▸ Task directions: From the rows below, pull out each line that contains the word "value" and list those lines.

▸ Information provided:
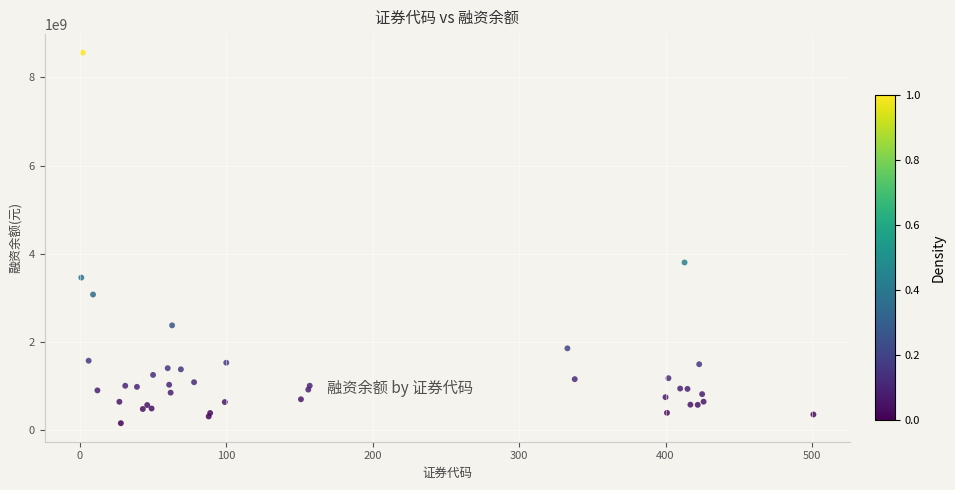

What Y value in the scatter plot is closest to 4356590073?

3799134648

...

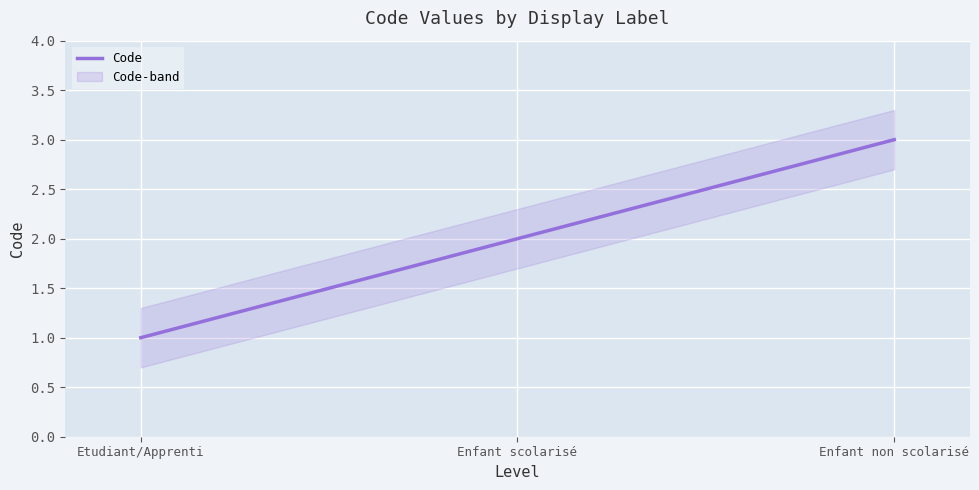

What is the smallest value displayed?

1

...

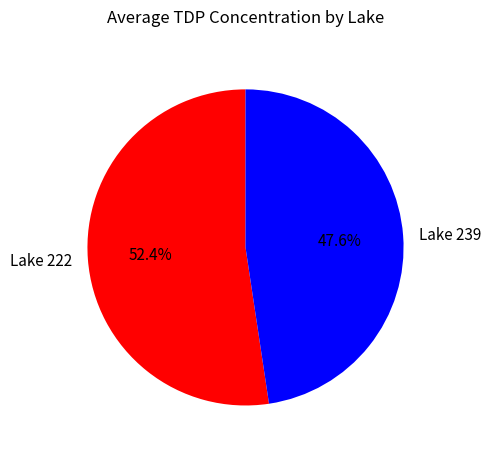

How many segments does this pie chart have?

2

▸ Answer:
What Y value in the scatter plot is closest to 4356590073?
What is the smallest value displayed?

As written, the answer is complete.